Photo by Eric Ward on Unsplash

Back in the 1980s, during the good-old-Doordarshan days, TV brought families together. Laptops, smartphones and digital satellite televisions which allow each member of the family the luxury of enjoying a program of their own choice, was not only unheard of but also unimaginable, back in the day. If truth be told, people hardly had a choice but from what I could gather from conversations about the bygone era between elders over a warm cup of chai is that they were absolutely delighted with these shows.

The shows managed to cut across the barriers of age, gender and class and kept viewers spellbound, which is no small feat by any means. The advent of cable TV in the early 1990s changed the viewer base for daily soaps, with specific channels dedicated to sports, news, education, religious sermons, and animation appealing to the interests of the children, men and elderly of the family. Earlier, one had to wait for a Sunday to watch a movie broadcasted by Doordarshan and suddenly there were various channels that ran movies throughout the day.

In order to cope up with the challenge posed to daily soaps by these content-specific channels, the producers began aiming at women across the country as the primary viewer base. It seems that producers believed that there is little demand for anything other than the melodramatic daily soaps.

As a result over the years television lost the heterogeneity it once had in terms of genre. Content-driven comedy, horror, thriller, short stories became a thing of the past. Unbelievably huge joint families with bickering inmates, having a one-dimensional personality became the norm. The fact that people from across the diverse spectrum cannot relate to these daily soaps can be gauged from the fact that there is hardly any recognition given to the issues such as those faced by hosteller, a live-in couple, nuclear family, working mothers, elderly couples living alone, so on and so forth, on screen.

One glance through the various channels would lead to the conclusion that the targeted viewer base seems to be housewives as disproportionately, a large number of women portrayed on screen are either housewives or have jobs typically known as pink-collar jobs. For instance, romance brewing between a successful businessman and his secretary is an all too common plot followed by the female lead quitting work after marriage.

Considering the targeted viewer base, it becomes even more important to stop normalizing legal wrong perpetrated against women or perpetrated by women themselves on others. Voices have been raised and rightly so against the normalization of domestic violence against women by the media. The issue pertaining to the depiction of domestic violence in daily soaps has begun receiving attention from writers across the globe. However, manipulation of domestic violence laws by women on screen is an area which has received surprisingly little attention in the country as of now.

We can’t lose sight of the fact that the state of domestic violence laws in the country is such that on one hand, they have failed to protect women sufficiently and on the other hand have enough loopholes to harass men. Our commitment towards eradicating gender-based violence shouldn’t be biased enough to be insensitive towards the suffering of parties other than the wife. In the Indian scenario husband, wife, children and even the in-laws are the affected parties in a marital dispute. In light of the stress undergone by a child during custody proceedings, this article shall be focusing on the portrayal of treatment meted to the child by either parent during custody proceeding on screen.
————————
Please carry on the essay above about Indian TV daily soaps, picking up right after its final sentence. The rows after this aren't needed.
————————
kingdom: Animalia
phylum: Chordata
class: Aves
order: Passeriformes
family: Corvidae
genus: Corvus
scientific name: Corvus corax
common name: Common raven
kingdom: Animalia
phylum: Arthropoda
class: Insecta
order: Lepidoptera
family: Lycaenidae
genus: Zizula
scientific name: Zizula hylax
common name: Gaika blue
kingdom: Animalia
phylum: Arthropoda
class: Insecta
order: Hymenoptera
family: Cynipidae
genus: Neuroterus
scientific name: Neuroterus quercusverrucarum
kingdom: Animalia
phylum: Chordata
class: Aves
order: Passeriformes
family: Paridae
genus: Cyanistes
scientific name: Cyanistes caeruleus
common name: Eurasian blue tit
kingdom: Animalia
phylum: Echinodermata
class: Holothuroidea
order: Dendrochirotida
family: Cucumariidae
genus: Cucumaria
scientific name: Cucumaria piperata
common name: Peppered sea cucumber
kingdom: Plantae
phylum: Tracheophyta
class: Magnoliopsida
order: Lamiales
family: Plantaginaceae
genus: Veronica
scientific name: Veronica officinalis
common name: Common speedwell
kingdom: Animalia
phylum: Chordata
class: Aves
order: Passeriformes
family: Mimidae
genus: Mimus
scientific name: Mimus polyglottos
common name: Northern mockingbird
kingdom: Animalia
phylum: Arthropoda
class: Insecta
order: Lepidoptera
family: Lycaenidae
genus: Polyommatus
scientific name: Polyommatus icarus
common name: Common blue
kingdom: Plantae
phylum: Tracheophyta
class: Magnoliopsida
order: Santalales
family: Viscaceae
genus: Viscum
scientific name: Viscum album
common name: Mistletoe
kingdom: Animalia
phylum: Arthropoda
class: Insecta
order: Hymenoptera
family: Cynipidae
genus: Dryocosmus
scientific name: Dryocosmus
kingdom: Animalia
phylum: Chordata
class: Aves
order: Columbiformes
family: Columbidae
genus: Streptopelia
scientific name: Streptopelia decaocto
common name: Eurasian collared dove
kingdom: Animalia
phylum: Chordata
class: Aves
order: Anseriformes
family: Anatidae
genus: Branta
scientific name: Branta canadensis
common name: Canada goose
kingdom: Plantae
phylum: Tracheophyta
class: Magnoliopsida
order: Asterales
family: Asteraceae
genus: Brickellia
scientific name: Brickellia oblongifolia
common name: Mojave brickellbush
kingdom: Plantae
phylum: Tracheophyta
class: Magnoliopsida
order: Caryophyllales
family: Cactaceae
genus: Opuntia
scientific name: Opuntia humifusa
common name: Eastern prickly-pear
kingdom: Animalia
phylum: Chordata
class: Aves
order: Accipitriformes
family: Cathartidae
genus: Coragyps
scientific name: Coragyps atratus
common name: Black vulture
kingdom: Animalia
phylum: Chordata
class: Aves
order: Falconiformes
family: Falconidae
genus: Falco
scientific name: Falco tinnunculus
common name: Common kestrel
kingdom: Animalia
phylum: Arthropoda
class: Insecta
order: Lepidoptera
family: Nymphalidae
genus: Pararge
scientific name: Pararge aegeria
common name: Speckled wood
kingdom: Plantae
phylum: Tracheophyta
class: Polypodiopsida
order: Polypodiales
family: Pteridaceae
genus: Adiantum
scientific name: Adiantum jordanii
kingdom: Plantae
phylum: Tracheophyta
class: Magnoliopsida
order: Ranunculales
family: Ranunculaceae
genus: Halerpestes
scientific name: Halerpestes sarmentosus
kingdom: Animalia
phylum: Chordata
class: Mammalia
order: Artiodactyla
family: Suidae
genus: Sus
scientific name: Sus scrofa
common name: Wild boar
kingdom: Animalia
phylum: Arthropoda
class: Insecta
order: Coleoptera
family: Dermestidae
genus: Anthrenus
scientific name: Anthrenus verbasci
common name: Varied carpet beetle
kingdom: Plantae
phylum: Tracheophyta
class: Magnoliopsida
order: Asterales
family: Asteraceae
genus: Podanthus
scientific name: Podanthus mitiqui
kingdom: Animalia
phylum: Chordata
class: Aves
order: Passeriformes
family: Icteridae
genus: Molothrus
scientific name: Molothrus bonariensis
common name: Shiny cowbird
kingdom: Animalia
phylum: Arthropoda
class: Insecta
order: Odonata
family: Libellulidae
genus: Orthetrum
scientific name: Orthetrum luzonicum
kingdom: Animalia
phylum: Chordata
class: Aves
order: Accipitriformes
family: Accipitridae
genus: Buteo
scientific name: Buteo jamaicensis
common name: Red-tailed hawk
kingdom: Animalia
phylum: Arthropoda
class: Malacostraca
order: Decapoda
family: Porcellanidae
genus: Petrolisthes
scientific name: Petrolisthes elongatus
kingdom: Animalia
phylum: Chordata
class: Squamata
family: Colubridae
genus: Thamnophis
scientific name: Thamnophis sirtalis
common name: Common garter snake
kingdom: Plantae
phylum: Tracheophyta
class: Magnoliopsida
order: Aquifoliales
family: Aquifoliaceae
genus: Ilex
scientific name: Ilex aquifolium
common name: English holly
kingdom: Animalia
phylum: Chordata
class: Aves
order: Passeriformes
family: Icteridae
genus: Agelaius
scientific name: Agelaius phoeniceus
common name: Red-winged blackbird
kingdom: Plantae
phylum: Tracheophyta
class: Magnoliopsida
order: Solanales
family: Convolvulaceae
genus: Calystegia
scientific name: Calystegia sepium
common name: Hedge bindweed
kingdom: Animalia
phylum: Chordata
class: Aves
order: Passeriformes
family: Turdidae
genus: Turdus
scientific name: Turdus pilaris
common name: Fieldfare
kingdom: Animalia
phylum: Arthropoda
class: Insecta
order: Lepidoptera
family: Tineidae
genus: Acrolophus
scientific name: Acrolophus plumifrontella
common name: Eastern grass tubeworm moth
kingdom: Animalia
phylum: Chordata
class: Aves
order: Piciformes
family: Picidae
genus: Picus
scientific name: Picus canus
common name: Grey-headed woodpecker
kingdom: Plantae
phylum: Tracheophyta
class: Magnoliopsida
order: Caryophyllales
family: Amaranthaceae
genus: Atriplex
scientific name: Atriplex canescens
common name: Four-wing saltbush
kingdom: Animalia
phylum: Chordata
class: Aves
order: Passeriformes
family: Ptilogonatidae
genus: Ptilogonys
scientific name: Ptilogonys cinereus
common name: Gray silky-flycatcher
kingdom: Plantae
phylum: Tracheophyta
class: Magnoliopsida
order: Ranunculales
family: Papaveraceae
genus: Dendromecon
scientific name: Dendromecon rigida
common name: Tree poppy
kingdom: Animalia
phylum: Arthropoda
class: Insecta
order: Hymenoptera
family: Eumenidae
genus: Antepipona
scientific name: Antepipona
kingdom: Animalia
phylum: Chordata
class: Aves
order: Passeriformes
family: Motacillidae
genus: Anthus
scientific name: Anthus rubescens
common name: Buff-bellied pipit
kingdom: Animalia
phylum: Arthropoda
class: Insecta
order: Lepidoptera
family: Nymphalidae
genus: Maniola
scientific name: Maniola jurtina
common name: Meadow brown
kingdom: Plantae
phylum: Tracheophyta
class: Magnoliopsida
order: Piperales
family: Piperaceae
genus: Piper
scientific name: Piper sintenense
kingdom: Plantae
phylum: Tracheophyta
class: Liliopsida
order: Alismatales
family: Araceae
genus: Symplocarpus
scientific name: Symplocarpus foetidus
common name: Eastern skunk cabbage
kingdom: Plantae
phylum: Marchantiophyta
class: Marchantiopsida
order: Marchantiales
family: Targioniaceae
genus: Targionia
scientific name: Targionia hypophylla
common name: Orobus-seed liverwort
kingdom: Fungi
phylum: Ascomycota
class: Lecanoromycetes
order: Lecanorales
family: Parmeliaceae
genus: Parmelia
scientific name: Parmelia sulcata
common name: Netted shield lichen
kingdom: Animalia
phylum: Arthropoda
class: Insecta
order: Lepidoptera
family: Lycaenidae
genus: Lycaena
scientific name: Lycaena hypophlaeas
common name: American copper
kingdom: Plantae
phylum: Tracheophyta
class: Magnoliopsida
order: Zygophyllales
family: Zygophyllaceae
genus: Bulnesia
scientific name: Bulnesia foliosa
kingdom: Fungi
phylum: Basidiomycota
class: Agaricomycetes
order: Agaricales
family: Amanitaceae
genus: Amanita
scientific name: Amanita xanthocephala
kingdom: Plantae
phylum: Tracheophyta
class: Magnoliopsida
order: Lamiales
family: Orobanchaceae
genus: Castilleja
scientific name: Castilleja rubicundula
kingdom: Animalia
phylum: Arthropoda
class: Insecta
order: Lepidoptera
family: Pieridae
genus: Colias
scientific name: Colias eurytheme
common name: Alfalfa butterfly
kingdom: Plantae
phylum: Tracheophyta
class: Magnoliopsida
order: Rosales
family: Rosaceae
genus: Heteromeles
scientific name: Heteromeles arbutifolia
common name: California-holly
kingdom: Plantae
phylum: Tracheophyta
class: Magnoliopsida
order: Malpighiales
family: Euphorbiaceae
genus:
————————
- **Response to this task**:
Weekly television series have long given way to daily soaps that air from Monday to Friday during primetime. Such long-running time comes up with its own set of challenges, especially in terms of content. One of the most commonly used ploys to further the plot is a time leap which could vary from a few months to a few decades. A slow-paced love story coming to a sudden halt due to a series of misunderstandings followed by a time leap has become a trend. The time leap almost always brings children of the estranged couple playing the main lead into the picture. The child is usually in the custody of the female protagonist smarting from the hurt caused by the male protagonist, in no mood to even let the latter know about the child‘s existence let alone encourage bonding between the two.

Growing up in an Indian household, getting exposed to at least a few of these daily soaps is inevitable. However, what is disturbing is the fact that I never flinched at a woman telling her husband that she will never let him meet their child the way I flinched at a man being openly abusive towards his wife. This goes on to show the extent to which television has normalized the malicious mother syndrome. The dangers posed by this phenomenon are way too real especially in light of how dirty custody battles get in the lower courts of the country.

Source: Wikipedia

Against this backdrop, the author seeks to highlight the delicate manner in which divorce has been handled in the Hindi adaptation of Kramer v Kramer titled Akele Hum Akele Tum (AHAT) released in 1995. I was very keen on watching Kramer v Kramer but couldn’t find the complete movie anywhere on the internet and decided to go with the next best option.

‘Akele Hum Akele Tum’ walks the tightrope between an art-house cinema and a commercial potboiler with poise. It has been suitably adapted to Indian taste, complete with the usual playback songs and dance sequences, without losing the essence of the original movie. The movie has both its heart and head in the right place. In fact, to the credit of the director and screenplay, the story has been retold in such a way that the audience gets to witness the gradual development of the main lead’s relationship.

A shared passion for music and making it big in the field of playback singing brings them together. This, in turn, ensures that the sympathy of the viewer lies with both the parties when the marriage crumbles apart, leaving both the parties grappling in the dark before eventually opting for the legal way out. In the first thirty minutes, the gradual alienation of female protagonist, as a result of the denial of career opportunities and being stuck in a domestic rut is portrayed sensitively. She eventually has an emotional breakdown which leads her to abandon her matrimonial home.

A shout out to the creators of this lovely movie, for not vilifying a woman for wanting to have a career of her own, especially in a mainstream movie of the 90s. That’s because the 90s was a time period, infamously known to glorify self-sacrificing mothers as well as the wives who worshipped their husbands and went to any extent to keep their marriages intact. Sexually active women were always the vamp, not to forget the cringe-worthy humour at the expense of women and the crass objectification of women.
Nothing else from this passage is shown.